Ponto-chave Detalhe Valor para o leitor
Conceito de sub parasita Grande submarino não tripulado que viaja preso a submarinos ou navios maiores e depois se destaca para missões arriscadas Perceber como um robot aparentemente de nicho pode estender radicalmente o alcance e a furtividade naval
Papel estratégico da Lockheed Maior fabricante de armamento do mundo a oferecer um “ecossistema” subaquático completo: do hospedeiro ao drone e aos dados Compreender porque as escolhas de design de uma só empresa moldam os oceanos futuros e os debates de segurança
Missões no mundo real Caça-minas, vigilância de cabos, reconhecimento costeiro e potenciais funções de ataque sem tripulações a bordo Ver cenários concretos em que esta tecnologia pode afectar discretamente rotas comerciais, fluxos energéticos e geopolítica

FAQ:

  • Pergunta 1 O que significa realmente “submarino parasita” neste contexto?
    Refere-se a um submarino relativamente pequeno, não tripulado, que se fixa fisicamente a uma embarcação “hospedeira” maior, tripulada (ou não tripulada), e depois se destaca para conduzir as suas próprias missões antes de regressar.
  • Pergunta 2 Este sub parasita já está operacional nas marinhas actualmente?
    A maioria dos detalhes permanece classificada ou em fase de protótipo, mas grandes veículos subaquáticos não tripulados já estão em ensaios com a Marinha dos EUA e aliados, e conceitos ao estilo “parasita” estão a ser testados activamente.
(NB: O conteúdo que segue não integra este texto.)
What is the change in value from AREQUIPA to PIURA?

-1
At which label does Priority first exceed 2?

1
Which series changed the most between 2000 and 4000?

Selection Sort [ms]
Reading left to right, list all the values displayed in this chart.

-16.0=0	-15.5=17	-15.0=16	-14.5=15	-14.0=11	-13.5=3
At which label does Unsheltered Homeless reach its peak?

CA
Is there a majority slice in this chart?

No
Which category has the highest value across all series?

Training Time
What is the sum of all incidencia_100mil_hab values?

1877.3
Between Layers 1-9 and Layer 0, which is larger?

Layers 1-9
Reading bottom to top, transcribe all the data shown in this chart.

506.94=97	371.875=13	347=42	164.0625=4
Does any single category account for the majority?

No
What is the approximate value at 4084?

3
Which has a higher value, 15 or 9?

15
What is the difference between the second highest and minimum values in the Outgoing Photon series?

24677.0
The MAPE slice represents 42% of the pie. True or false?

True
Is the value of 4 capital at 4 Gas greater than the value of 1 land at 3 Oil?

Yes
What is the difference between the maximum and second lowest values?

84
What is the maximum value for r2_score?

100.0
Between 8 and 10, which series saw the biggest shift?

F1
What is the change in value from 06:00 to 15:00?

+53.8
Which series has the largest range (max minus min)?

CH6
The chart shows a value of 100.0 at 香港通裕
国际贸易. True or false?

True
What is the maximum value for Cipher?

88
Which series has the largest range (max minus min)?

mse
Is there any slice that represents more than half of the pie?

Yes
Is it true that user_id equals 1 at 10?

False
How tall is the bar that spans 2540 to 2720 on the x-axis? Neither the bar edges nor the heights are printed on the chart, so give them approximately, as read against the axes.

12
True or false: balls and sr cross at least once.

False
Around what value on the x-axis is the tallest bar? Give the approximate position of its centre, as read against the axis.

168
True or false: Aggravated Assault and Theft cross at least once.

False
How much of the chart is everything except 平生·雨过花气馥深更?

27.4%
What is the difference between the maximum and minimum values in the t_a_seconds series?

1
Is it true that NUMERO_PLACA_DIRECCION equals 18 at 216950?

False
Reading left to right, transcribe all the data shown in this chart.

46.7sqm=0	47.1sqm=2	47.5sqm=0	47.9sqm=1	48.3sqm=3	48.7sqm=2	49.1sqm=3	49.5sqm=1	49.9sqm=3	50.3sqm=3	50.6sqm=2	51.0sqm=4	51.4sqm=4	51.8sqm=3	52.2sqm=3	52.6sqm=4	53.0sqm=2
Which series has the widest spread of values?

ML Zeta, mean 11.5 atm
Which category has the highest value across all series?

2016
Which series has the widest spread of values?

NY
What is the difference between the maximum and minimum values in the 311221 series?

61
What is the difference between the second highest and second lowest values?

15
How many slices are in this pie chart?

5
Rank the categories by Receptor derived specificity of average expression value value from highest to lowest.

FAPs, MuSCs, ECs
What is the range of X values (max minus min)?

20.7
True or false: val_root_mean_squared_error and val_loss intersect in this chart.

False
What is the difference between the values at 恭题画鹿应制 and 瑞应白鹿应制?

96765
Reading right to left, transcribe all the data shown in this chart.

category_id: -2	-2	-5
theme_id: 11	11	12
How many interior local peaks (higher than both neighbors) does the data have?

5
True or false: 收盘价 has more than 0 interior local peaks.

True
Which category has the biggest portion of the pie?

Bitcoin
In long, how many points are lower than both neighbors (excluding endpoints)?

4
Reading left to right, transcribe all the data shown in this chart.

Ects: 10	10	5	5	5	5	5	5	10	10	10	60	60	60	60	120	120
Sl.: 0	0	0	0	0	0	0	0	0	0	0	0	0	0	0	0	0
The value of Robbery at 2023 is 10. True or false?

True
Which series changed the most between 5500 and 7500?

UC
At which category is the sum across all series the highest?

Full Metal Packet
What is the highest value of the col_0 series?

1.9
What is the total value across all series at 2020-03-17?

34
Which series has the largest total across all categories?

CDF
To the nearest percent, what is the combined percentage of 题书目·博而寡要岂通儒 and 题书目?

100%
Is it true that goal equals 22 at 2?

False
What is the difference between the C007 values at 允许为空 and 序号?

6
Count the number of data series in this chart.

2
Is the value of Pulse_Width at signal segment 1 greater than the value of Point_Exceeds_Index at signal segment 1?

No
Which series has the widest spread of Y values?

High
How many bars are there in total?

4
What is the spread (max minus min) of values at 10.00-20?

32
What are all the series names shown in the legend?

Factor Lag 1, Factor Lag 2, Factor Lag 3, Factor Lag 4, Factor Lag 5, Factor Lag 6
  • Pergunta 3 Que tipo de missões pode executar sem tripulação?
    Missões típicas incluem reconhecimento em águas pouco profundas ou contestadas, detecção e neutralização de minas, cartografia do fundo do mar, monitorização de cabos e oleodutos, e potencialmente funções limitadas de ataque com armas pequenas.
  • Pergunta 4 Porque é que a Lockheed Martin é tão central neste desenvolvimento?
    A Lockheed é o maior contratante de defesa do mundo, com décadas de experiência em submarinos, sensores, autonomia e comunicações seguras, o que lhe permite integrar um sistema completo em vez de apenas um veículo isolado.
  • Pergunta 5 As pessoas comuns devem preocupar-se com robots subaquáticos que nunca verão?
    Sim, porque as infraestruturas subaquáticas transportam a internet, energia e comércio de que depende; quem controlar as ferramentas que podem vigiar ou perturbar essas infraestruturas ganha, discretamente, influência sobre todos os que delas dependem.